**Text excerpt**

>>>>

2023 Walsall Metropolitan Borough Council election
| 4 May 2023 |

21 of 60 seats on Walsall Council 31 seats needed for a majority
|  | First party | Second party | Third party |
|  | Blank | Blank | Blank |
| Leader | Mike Bird | Aftab Nawaz | n/a |
| Party | Conservative | Labour | Independent |
| Seats before | 38 | 19 | 3 |
| Seats after | 38 | 20 | 2 |
| Seat change | Steady | +1 | −1 |
- Winner of each seat at the 2023 Walsall Metropolitan Borough Council election
| Leader before election Mike Bird Conservative | Leader after election Mike Bird Conservative |

= 2023 Walsall Metropolitan Borough Council election =

Local election in England

The 2023 Walsall Metropolitan Borough Council election took place on 4 May 2023 to elect members of Walsall Council in the West Midlands, England. This was on the same day as other local elections. There were 21 of the 60 seats were up for election.

The Conservatives retained their majority on the council. Labour gained one seat which had been held by an independent councillor, although as that councillor had originally been elected as a Labour councillor it was described as a technical gain only.

==Background==
Since its creation in 1974, Walsall has varied between the Conservatives and Labour. Between 1973 and 2004, Walsall had been under Labour control from 1973 to 1976, 1980 to 1982, 1988 to 1992, 1995 to 1996, and 1999 to 2000. It was then under Conservative control between 2004 and 2011, before reverting to no overall control and being retaken by the Conservatives in 2019. In the 2022 elections, the Conservatives gained 1 seat with 43.8% of the vote, Labour lost 1 with 45.2%, and the Liberal Democrats received 5.4%.

The seats up for election this year were last elected in 2019. In that election, the Conservatives gained 2 seats with 41% of the vote, and Labour lost 2 seats with 38%. This election also saw the emergence of UKIP, receiving 10.5% of the vote.

Prior to the election, an MRP model released by YouGov predicted that the election in Walsall was 'Too close to call', but Labour was expected to make significant gains. This model had Labour at 51% and the Conservatives at 37%.

<<<<

**Stored data**
>>>>

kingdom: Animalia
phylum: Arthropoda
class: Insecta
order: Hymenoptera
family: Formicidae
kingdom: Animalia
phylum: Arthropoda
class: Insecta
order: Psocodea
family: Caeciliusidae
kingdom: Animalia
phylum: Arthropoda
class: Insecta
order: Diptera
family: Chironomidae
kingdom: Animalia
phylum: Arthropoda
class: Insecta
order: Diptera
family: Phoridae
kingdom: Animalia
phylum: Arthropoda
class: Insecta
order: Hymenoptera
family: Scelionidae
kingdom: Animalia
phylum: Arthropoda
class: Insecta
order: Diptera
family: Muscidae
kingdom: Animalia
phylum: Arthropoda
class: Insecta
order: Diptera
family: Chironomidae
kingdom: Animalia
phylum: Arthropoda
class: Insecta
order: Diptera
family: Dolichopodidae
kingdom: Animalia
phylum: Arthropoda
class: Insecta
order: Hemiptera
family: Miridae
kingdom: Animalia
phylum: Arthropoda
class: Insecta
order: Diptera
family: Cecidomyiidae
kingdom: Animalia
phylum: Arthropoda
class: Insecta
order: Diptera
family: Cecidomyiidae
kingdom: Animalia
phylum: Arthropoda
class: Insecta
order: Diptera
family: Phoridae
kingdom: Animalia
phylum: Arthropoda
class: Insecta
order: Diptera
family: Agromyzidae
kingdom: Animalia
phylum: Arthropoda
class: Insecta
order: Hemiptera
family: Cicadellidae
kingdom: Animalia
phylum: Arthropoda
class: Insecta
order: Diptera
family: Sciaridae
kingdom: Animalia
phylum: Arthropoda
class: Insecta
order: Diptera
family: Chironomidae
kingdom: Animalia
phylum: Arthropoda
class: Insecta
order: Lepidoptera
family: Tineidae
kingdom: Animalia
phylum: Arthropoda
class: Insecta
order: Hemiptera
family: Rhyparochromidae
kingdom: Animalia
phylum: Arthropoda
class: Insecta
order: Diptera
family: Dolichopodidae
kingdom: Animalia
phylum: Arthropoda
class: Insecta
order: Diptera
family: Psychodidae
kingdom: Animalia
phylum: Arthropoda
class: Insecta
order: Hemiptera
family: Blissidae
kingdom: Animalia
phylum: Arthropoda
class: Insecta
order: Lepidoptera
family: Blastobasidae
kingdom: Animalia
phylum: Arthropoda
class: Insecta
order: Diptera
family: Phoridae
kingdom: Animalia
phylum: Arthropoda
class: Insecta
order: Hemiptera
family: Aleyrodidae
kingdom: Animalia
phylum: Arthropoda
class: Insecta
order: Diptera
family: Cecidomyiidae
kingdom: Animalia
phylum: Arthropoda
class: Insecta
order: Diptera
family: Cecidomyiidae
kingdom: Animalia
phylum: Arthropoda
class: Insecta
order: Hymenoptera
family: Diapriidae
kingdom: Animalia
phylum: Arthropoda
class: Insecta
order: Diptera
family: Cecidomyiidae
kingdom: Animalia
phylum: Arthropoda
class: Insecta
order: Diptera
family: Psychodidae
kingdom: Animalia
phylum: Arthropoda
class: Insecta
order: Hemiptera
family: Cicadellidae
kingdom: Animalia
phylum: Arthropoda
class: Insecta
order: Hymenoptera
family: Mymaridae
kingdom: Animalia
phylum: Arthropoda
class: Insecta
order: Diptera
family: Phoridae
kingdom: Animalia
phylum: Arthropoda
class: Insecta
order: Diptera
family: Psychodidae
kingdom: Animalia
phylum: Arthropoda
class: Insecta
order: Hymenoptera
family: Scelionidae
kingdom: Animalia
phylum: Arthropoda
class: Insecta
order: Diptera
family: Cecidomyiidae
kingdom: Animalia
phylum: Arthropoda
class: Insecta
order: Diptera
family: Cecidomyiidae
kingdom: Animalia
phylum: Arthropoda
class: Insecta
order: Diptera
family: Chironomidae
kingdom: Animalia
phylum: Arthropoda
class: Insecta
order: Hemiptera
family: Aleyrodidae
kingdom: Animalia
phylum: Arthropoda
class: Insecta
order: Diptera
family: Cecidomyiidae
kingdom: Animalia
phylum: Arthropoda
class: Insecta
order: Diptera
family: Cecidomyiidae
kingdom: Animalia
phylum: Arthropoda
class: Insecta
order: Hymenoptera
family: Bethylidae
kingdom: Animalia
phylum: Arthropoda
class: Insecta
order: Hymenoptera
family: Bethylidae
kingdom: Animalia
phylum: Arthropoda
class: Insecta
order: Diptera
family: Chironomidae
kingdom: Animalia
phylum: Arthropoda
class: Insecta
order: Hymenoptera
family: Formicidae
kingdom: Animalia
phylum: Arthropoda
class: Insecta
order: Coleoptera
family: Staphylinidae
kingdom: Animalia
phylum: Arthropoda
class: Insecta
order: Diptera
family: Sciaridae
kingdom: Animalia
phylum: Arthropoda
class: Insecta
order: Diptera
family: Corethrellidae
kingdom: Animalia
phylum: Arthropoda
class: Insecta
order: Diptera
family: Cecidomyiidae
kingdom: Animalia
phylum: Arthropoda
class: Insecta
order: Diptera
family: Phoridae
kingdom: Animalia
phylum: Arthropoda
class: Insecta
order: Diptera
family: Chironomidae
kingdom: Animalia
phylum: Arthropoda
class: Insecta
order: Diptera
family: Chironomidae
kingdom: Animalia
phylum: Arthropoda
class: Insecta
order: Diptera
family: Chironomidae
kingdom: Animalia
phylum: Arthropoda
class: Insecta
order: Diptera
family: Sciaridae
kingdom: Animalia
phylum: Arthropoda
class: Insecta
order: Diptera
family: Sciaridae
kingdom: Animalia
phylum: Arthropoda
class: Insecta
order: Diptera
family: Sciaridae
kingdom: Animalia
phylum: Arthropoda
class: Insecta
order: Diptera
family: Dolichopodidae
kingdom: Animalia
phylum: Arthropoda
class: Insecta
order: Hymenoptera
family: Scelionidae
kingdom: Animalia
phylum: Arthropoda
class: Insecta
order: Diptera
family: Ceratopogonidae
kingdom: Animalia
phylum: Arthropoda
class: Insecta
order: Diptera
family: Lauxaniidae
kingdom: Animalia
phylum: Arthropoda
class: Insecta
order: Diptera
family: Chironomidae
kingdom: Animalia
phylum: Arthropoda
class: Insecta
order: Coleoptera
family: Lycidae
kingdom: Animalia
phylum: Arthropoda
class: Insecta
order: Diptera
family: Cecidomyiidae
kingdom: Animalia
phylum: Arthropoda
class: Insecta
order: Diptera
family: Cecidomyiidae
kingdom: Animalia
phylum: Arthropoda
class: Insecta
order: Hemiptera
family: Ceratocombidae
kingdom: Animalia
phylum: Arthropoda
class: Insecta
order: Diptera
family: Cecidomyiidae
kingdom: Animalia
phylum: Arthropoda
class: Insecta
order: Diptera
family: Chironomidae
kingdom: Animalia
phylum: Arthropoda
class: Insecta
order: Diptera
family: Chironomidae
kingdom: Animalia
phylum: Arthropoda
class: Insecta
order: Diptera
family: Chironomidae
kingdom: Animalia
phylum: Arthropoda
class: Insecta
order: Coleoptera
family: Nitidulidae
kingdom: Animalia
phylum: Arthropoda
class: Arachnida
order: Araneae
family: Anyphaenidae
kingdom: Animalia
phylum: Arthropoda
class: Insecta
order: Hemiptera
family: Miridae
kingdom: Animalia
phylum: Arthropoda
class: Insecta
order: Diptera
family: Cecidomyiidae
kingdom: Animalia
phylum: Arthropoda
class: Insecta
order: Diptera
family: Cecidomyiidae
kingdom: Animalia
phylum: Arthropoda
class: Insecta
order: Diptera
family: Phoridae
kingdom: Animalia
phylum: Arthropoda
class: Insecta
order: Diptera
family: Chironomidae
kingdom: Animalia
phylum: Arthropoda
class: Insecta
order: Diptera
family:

<<<<

**Required action A**
Do these statements agree with the article on the 2023 Walsall council election? Answer yes or no for each, quoting the deciding words. (i) Twenty-one seats on the council were contested. (ii) Labour's one gain came from a seat the Conservatives had held. (iii) In the 2022 elections, Labour won a larger share of the vote than the Conservatives.
**Required action B**
According to the article on the 2023 Walsall council election, why was Labour's gain described as only a technical one?
**Required action C**
Carry on the article on the 2023 Walsall council election from where it stops.
The entries play no part in any of this work.

**Response A**
(i) Yes: "21 of the 60 seats were up for election"
(ii) No: "Labour gained one seat which had been held by an independent councillor"
(iii) Yes: "the Conservatives gained 1 seat with 43.8% of the vote, Labour lost 1 with 45.2%"

**Response B**
The seat Labour gained had been held by an independent councillor, but that councillor had originally been elected as a Labour councillor. So the gain was called technical only.

**Response C**
== Previous council composition ==

| After 2022 election |  |  | Before 2023 election |  |  | After 2023 election |  |  |
|---|---|---|---|---|---|---|---|---|
| Party |  | Seats | Party |  | Seats | Party |  | Seats |
|  | Conservative | 38 |  | Conservative | 38 |  | Conservative | 38 |
|  | Labour | 20 |  | Labour | 19 |  | Labour | 20 |
|  | Independent | 2 |  | Independent | 3 |  | Independent | 2 |

== Results summary ==

2023 Walsall Metropolitan Borough Council election
| Party |  | This election |  |  | Full council |  |  | This election |  |  |
| Seats | Net | Seats % | Other | Total | Total % | Votes | Votes % | +/− |
|  | Conservative | 13 | Steady | 61.9 | 25 | 38 | 63.3 | 22,445 | 46.1 | +2.3 |
|  | Labour | 7 | Steady | 38.1 | 13 | 21 | 35.0 | 19,907 | 40.9 | -4.3 |
|  | Independent | 0 | Steady | 0.0 | 2 | 2 | 3.3 | 1,259 | 2.6 | -1.4 |
|  | Liberal Democrats | 0 | Steady | 0.0 | 0 | 0 | 0.0 | 2,275 | 4.7 | -1.2 |
|  | Reform UK | 0 | Steady | 0.0 | 0 | 0 | 0.0 | 1,518 | 3.1 | +2.3 |
|  | Green | 0 | Steady | 0.0 | 0 | 0 | 0.0 | 1,309 | 2.7 | +2.7 |

==Ward results==
===Aldridge Central and South===

Aldridge Central and South (1)
| Party |  | Candidate | Votes | % | ±% |
|---|---|---|---|---|---|
|  | Conservative | Pard Kaur | 1,889 | 61.21 | +13.61 |
|  | Labour | Muhammad Abdul Hafeez Khan | 731 | 23.69 | +6.89 |
|  | Green | Guan Khai Chan | 258 | 8.36 | +4.66 |
|  | Reform UK | Irene Michelle Sim Sim Yoong-Henery | 181 | 5.87 | N/A |
| Majority |  |  | 1,158 | 38.2 |  |
| Rejected ballots |  |  | 27 | 0.88 |  |
| Turnout |  |  | 3,086 | 28.19 |  |
|  | Conservative hold |  |  |  |  |

===Aldridge North and Walsall Wood===

Aldridge North and Walsall Wood (1)
| Party |  | Candidate | Votes | % | ±% |
|---|---|---|---|---|---|
|  | Conservative | Amanda Kate Parkes | 1,324 | 53.45 | +1.05 |
|  | Labour | Michael Anthony Bruce | 777 | 31.37 |  |
|  | Reform UK | Lesley Ann Lynch | 240 | 9.69 | N/A |
|  | Green | Shaun Alardice McKenzie | 128 | 5.17 | N/A |
| Majority |  |  | 547 | 22.2 |  |
| Rejected ballots |  |  | 8 | 0.32 |  |
| Turnout |  |  | 2,477 | 24.7 |  |
|  | Conservative hold |  |  |  |  |

===Bentley and Darlastonn North===

Bentley and Darlaston North (1)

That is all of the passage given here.